**The task**
Gather every line in the items below that contains the string "horas", copying each line verbatim.

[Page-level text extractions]
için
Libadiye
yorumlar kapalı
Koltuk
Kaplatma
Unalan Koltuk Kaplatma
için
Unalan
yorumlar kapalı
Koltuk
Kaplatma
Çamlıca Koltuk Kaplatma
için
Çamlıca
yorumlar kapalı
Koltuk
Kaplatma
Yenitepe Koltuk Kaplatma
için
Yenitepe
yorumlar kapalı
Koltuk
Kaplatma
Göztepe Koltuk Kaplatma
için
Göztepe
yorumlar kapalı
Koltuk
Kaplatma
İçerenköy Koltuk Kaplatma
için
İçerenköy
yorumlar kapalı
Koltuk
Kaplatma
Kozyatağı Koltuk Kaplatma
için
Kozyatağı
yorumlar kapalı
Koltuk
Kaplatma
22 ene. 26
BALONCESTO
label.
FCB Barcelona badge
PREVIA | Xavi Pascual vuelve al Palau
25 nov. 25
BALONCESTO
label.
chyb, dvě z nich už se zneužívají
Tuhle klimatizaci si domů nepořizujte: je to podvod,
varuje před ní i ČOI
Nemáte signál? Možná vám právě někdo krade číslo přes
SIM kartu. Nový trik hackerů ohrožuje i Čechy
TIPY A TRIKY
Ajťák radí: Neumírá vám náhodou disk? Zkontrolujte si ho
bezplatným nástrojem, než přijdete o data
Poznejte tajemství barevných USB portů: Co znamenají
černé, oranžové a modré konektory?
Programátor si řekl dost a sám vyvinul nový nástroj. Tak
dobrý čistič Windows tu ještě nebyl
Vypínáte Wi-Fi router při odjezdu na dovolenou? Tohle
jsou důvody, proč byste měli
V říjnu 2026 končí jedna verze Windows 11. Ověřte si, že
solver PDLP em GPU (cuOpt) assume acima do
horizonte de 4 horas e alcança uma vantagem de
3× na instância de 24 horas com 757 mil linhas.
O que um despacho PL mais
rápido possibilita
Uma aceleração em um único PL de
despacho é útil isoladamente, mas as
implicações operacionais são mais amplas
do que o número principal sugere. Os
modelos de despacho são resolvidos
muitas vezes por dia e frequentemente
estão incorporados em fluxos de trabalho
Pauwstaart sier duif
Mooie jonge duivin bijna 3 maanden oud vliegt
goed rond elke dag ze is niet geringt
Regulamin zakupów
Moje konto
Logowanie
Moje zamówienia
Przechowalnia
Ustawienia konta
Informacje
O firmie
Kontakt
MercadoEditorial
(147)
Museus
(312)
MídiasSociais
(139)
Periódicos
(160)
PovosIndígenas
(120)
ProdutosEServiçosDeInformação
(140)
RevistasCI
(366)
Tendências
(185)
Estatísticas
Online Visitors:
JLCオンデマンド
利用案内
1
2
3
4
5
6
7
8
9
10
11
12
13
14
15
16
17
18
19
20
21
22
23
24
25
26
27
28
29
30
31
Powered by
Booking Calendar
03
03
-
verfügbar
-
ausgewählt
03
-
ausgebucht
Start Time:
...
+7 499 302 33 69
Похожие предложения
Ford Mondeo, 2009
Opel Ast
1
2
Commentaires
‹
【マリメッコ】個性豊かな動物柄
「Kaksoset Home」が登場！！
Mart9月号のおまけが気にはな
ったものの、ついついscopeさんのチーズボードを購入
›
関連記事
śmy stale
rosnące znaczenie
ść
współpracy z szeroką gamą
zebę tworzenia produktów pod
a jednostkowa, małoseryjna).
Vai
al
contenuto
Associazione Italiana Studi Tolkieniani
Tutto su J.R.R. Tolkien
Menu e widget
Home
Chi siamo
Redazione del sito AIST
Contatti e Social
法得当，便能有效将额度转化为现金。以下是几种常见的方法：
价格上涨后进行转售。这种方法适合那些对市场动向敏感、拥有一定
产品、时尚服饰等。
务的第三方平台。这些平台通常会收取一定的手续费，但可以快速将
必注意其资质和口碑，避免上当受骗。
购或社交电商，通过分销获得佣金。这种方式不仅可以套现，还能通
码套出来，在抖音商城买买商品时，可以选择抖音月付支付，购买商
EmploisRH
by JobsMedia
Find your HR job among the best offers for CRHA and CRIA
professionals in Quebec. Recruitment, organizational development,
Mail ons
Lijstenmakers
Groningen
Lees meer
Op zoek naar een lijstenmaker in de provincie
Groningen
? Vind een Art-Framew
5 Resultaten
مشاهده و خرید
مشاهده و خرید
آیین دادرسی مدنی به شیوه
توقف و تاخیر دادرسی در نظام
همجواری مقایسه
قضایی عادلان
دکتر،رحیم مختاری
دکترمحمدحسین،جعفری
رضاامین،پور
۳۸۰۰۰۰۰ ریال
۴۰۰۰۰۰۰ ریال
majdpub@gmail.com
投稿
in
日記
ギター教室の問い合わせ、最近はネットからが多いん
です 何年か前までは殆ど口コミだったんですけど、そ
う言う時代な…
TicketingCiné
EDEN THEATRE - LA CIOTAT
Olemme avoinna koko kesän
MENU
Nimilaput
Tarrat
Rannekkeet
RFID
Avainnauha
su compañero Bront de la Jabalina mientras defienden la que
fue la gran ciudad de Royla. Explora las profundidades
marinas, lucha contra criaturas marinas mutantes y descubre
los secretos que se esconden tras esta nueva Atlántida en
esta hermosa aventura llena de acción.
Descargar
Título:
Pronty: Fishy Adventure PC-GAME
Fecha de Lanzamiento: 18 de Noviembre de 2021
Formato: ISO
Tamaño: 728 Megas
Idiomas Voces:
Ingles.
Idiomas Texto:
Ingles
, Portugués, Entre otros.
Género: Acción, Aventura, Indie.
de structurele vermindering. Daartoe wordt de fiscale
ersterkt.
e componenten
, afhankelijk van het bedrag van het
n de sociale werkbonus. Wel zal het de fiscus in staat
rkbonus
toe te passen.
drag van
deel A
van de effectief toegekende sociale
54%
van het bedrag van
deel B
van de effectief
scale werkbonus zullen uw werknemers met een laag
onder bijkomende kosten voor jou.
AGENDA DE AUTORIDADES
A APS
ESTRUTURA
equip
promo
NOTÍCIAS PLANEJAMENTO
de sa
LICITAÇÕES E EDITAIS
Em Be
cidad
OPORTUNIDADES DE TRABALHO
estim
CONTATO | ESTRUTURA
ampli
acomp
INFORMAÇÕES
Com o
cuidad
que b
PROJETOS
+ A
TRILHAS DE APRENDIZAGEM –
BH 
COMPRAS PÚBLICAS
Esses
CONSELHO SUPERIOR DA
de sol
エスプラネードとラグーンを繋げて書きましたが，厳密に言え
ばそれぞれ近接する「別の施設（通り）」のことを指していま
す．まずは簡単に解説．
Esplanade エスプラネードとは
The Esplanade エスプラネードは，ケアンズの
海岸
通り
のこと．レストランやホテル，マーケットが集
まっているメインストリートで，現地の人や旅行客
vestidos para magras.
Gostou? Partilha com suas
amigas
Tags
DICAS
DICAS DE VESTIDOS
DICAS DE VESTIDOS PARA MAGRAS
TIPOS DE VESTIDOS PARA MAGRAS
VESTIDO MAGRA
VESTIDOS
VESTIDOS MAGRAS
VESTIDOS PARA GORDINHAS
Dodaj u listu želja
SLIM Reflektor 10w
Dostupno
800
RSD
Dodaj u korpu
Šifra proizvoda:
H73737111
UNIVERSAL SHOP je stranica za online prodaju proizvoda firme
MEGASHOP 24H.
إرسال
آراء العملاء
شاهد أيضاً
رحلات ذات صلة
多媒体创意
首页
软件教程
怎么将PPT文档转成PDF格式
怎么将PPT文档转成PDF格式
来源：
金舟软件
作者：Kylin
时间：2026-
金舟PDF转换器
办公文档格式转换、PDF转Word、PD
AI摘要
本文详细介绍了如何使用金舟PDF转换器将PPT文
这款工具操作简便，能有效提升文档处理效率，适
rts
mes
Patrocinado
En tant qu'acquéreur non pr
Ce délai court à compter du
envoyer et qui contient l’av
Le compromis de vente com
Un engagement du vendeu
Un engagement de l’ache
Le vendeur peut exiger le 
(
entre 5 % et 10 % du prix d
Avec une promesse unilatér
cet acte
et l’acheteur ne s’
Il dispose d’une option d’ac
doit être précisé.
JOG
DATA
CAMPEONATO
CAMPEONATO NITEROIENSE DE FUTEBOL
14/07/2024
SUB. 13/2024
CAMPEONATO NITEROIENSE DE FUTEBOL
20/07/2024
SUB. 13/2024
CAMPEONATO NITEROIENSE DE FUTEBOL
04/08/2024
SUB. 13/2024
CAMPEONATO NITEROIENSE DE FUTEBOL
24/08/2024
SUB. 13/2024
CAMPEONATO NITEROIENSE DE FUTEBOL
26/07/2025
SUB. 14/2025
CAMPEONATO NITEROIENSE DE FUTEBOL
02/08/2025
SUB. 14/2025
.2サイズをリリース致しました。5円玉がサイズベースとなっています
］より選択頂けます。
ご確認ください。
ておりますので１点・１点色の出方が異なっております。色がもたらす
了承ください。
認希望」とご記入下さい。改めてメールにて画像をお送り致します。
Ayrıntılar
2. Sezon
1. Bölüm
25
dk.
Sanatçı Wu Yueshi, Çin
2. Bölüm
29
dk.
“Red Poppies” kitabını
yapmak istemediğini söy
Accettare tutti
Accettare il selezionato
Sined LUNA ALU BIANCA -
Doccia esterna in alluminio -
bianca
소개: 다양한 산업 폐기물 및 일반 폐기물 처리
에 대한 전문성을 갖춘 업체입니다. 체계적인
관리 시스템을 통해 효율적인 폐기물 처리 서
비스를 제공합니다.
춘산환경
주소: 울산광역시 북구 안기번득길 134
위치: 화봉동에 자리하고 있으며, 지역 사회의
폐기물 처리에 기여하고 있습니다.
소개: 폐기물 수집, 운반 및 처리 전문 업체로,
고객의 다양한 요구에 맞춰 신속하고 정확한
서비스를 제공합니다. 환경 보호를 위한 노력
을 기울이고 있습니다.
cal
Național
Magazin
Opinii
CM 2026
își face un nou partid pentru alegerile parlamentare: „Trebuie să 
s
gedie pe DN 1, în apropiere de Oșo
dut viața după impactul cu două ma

**Answer space**
horizonte de 4 horas e alcança uma vantagem de
3× na instância de 24 horas com 757 mil linhas.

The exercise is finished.